_GIVEN INFORMATION_:
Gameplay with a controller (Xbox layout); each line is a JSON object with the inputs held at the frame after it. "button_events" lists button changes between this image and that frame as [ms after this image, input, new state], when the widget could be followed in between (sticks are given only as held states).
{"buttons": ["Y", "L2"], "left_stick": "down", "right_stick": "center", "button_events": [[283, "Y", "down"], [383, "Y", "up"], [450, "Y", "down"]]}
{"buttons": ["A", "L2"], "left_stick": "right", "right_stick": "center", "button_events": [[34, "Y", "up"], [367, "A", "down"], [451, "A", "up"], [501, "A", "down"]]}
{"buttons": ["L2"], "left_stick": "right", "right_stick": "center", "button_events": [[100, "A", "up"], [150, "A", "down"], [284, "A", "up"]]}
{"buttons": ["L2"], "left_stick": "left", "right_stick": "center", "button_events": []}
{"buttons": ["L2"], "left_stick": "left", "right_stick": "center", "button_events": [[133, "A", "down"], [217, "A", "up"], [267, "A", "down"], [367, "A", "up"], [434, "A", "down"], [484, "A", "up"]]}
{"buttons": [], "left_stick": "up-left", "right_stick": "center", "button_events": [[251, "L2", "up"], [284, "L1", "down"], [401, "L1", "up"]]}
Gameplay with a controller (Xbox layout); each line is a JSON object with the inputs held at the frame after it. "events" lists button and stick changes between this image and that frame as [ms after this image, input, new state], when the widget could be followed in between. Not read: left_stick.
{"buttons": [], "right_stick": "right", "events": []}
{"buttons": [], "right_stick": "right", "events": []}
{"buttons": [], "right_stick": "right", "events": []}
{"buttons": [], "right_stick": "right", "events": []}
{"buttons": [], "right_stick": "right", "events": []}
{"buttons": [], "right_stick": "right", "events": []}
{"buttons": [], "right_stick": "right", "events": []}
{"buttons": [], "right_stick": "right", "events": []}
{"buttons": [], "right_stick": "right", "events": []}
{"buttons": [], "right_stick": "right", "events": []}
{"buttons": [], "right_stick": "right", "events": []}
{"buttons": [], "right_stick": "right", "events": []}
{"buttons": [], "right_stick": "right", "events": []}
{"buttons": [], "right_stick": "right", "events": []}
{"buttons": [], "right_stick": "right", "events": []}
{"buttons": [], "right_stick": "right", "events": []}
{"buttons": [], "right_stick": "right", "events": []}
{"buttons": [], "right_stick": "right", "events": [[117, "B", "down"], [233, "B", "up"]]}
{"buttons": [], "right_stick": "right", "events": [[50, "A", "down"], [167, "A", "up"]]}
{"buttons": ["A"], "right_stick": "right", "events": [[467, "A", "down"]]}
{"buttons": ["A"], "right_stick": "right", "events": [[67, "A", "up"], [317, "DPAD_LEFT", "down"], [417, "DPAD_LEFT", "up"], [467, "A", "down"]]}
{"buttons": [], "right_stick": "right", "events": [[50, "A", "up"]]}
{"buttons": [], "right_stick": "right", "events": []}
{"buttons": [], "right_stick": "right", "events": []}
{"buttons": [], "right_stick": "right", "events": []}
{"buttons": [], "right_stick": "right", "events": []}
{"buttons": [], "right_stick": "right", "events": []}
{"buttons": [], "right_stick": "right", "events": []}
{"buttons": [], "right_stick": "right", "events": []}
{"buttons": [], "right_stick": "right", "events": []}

_ACTION ITEM_:
Copy out every line of the data where the word "changes" occurs.

_OUTPUT BELOW_:
Gameplay with a controller (Xbox layout); each line is a JSON object with the inputs held at the frame after it. "button_events" lists button changes between this image and that frame as [ms after this image, input, new state], when the widget could be followed in between (sticks are given only as held states).
Gameplay with a controller (Xbox layout); each line is a JSON object with the inputs held at the frame after it. "events" lists button and stick changes between this image and that frame as [ms after this image, input, new state], when the widget could be followed in between. Not read: left_stick.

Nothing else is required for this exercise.